• _Activity_:
Everything from the line containing "and trust factors, remove barriers" through the last line of the data below should be set down exactly, and nothing else.
━━━━━━━━━━━━━━━━━━━━
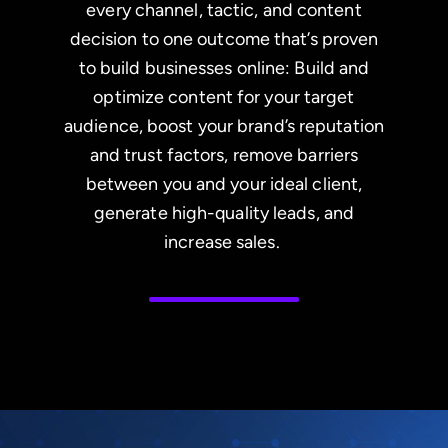
every channel, tactic, and content
decision to one outcome that’s proven
to build businesses online: Build and
optimize content for your target
audience, boost your brand’s reputation
and trust factors, remove barriers
between you and your ideal client,
generate high-quality leads, and
increase sales.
━━━━━━━━━━━━━━━━━━━━
• _Response to this task_:
and trust factors, remove barriers
between you and your ideal client,
generate high-quality leads, and
increase sales.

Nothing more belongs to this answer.